- [VORLIEGENDER TEXT]:
○ ○ ○ ○ ○
Alexej Bogoljubow, Dampfer Tarki bei der Einfahrt nach Astrobad, 1861.
Viel historisch verbürgtes Personal in diesem Roman. Hie und da im moderaten Namedropping – bedeutungsvolle Leerstellen. Da lässt der Autor ein bisschen Prominenz durch das Bild laufen, die zu erkennen er dem russischen Leser überlässt. Für den deutschen ist die Aufgabe schwieriger. Hier zum Beispiel handelt es sich um Alexej Pissemski, der die Weiten des Imperiums ebenso wie die Enge des Provinzbeamtentums aus eigener Anschauung beschrieb. Ilitschewski nennt ihn vollbärtig und beleibt, was im reiferen Lebensalter durchaus zutraf. Ein Foto aber zufällig aus dem nämlichen Jahr, das der Übersetzer zu Rate zog, führte zur Retusche am literarischen Porträt – mit amüsierter Zustimmung des Autors.
Eintrag im Bordbuch: »Ossip Mandelstam an irgendeiner Stelle ist voll des Lobes über den Hafenmeister von Feodossia … Ein so warmherziger Mann sei das gewesen, er habe den Dichter in seinem Arbeitszimmer wohnen lassen, mit Blick auf die Reede. Leider musste ich mit seinem Nachfolger gegenteilige Erfahrungen machen. Er hält mich für einen Teilnehmer bürgerlich-dekadenter Rattenrennen, so siehts aus.« (426)
Mandelstam in Feodossia, 1920. Besagte Stelle liest sich bei ihm so: »Hier war es so warm und blitzsauber wie in einer chirurgischen Abteilung. Sämtliche englischen und italienischen Dampfer, die Alexander Alexandrowitsch je aus dem Schlaf gerissen, standen in dicken Journalen verzeichnet, die wie Bibeln auf den Borden ruhten.« Da war sein berühmtes Gedicht Schlaflosigkeit. Homer (in Paul Celans Deutsch: »ich las im Schiffsverzeichnis, ich las, ich kam nicht weit …«) aber schon lange fertiggeschrieben.
Und hier geht es um Alexander Wassiljewitsch Stoljarow alias Sikh – Weltumsegler, Naturforscher, Überlebenskünstler, Iljas wichtigster Lehrer im Leben –, der zur unrechten Zeit an diesen Ort kam.
»Im zweiten Weltkrieg, als es noch an Ortungstechnik mangelte, wurde der Nachthimmel vorzugsweise von Blinden mit Hilfe spezieller Richtungshörer, sogenannter Ohren, überwacht … Auf zehn Kilometer wussten blinde Akustiker eine Heinkel von einer Junkers zu unterscheiden. Du kannst dir ausmalen, wie vielen Leningradern sie während der Blockade das Leben gerettet haben!« (112)
○ ○ ○ ○ ○
- [GESAMMELTE EINTRÄGE]:
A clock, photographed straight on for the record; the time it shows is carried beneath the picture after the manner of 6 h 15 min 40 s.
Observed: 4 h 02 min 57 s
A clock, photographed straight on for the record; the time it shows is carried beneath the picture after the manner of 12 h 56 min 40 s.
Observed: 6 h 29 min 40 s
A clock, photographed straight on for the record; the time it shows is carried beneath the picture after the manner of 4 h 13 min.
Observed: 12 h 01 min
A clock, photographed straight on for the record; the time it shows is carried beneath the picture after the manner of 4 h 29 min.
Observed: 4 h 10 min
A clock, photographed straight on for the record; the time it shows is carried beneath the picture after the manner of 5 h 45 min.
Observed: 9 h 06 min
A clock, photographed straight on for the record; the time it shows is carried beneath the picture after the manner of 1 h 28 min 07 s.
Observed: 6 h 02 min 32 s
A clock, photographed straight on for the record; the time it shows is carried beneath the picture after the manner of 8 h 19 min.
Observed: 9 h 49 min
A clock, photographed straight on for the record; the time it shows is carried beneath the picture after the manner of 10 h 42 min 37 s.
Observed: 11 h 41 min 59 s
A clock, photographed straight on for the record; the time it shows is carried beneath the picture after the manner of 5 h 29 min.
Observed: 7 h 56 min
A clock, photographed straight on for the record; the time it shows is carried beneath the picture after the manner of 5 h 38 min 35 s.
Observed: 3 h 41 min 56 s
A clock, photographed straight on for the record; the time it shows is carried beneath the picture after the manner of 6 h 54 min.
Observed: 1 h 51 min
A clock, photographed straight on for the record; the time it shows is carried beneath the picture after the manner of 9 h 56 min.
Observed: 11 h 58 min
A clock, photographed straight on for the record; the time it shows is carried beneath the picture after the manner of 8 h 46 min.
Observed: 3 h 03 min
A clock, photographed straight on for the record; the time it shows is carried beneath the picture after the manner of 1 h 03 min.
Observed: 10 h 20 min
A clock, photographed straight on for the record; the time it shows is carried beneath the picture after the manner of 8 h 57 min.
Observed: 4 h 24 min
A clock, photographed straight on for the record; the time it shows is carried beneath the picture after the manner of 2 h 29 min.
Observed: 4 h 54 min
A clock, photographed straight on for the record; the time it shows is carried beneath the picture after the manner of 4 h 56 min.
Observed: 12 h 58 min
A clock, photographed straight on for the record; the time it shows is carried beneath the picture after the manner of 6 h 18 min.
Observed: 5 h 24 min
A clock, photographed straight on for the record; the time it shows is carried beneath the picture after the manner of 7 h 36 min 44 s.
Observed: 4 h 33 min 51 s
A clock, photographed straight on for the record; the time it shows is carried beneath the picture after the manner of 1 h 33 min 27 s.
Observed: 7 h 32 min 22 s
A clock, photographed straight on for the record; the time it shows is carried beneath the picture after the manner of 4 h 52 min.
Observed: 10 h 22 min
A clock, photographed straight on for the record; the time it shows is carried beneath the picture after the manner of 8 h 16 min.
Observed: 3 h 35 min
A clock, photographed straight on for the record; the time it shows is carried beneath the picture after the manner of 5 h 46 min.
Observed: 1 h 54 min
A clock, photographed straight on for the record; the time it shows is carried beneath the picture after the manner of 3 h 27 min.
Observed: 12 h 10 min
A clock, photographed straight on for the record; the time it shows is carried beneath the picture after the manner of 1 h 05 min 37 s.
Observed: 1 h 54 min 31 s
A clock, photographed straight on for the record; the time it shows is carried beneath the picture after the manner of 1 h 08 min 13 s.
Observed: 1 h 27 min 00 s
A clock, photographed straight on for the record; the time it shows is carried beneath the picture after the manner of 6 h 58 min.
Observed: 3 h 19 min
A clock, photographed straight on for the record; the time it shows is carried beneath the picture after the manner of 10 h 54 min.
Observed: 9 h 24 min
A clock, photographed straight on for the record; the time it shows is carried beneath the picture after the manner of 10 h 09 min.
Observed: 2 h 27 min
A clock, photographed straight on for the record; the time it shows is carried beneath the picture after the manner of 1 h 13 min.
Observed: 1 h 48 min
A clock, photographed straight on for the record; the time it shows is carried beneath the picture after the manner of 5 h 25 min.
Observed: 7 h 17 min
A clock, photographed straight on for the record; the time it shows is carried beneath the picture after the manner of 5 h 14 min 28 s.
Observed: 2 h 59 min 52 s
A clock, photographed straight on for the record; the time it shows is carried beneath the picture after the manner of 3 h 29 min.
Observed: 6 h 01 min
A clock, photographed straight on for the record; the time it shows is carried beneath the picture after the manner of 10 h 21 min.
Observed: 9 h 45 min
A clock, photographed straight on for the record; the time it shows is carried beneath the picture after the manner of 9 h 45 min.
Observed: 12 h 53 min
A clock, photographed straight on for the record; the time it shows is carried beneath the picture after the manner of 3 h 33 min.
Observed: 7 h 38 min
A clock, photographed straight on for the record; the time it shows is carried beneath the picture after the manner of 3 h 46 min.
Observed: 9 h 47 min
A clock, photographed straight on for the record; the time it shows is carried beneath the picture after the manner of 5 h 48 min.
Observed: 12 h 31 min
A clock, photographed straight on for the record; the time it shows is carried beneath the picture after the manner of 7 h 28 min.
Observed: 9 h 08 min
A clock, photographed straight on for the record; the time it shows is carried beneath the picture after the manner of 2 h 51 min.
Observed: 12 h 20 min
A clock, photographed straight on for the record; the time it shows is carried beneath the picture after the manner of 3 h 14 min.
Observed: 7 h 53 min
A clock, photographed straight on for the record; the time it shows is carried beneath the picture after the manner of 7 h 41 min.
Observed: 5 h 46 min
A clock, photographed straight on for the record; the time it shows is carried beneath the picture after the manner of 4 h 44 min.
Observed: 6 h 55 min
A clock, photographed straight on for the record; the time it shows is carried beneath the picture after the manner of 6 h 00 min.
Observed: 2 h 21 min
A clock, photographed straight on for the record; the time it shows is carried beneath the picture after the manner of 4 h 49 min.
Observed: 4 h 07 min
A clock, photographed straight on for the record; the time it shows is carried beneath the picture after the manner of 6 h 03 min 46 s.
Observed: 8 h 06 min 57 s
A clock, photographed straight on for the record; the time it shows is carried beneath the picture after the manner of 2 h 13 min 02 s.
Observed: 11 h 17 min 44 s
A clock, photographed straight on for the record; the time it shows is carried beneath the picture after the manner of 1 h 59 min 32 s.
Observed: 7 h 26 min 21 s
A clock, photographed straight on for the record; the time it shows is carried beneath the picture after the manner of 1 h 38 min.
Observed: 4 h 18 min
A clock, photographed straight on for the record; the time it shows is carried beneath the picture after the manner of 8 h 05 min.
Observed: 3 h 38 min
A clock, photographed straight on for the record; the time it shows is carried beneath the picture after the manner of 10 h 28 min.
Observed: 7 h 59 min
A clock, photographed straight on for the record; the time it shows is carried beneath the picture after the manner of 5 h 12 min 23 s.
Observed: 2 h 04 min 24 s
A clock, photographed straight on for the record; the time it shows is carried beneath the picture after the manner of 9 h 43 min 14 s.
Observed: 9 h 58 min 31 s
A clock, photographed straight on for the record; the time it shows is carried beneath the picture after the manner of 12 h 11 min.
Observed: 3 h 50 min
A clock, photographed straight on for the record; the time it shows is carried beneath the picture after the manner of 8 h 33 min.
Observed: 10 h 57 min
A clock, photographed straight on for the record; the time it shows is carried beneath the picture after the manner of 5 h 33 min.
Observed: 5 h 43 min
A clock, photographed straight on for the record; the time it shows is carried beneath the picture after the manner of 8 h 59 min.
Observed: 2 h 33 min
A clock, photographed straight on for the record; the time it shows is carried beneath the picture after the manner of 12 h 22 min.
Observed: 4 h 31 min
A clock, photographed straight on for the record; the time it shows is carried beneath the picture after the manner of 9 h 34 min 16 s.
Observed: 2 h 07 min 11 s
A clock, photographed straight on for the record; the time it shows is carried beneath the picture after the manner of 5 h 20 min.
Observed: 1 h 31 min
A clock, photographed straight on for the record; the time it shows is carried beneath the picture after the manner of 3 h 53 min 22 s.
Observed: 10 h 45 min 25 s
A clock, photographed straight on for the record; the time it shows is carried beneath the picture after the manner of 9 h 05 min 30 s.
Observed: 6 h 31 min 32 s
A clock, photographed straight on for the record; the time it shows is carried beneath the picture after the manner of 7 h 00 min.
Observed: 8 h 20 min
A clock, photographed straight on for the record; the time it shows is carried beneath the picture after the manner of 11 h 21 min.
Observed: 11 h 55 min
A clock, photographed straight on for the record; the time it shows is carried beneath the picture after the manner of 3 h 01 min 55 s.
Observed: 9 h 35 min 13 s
○ ○ ○ ○ ○
- [AUFGABEN]:
(1) Wie beschreibt Ilitschewski laut dem vorliegenden Text Alexej Pissemski?
(2) Aktualisiere die Einträge von der Zeile mit „3 h 29 min.“ bis zur Zeile mit „Observed: 9 h 08 min“, indem du „straight on“ durch „from the front“ ersetzt. Gib nur diese Zeilen wieder.

- [ANTWORTEN]:
(1) Als vollbärtig und beleibt.

(2)
A clock, photographed from the front for the record; the time it shows is carried beneath the picture after the manner of 3 h 29 min.
Observed: 6 h 01 min
A clock, photographed from the front for the record; the time it shows is carried beneath the picture after the manner of 10 h 21 min.
Observed: 9 h 45 min
A clock, photographed from the front for the record; the time it shows is carried beneath the picture after the manner of 9 h 45 min.
Observed: 12 h 53 min
A clock, photographed from the front for the record; the time it shows is carried beneath the picture after the manner of 3 h 33 min.
Observed: 7 h 38 min
A clock, photographed from the front for the record; the time it shows is carried beneath the picture after the manner of 3 h 46 min.
Observed: 9 h 47 min
A clock, photographed from the front for the record; the time it shows is carried beneath the picture after the manner of 5 h 48 min.
Observed: 12 h 31 min
A clock, photographed from the front for the record; the time it shows is carried beneath the picture after the manner of 7 h 28 min.
Observed: 9 h 08 min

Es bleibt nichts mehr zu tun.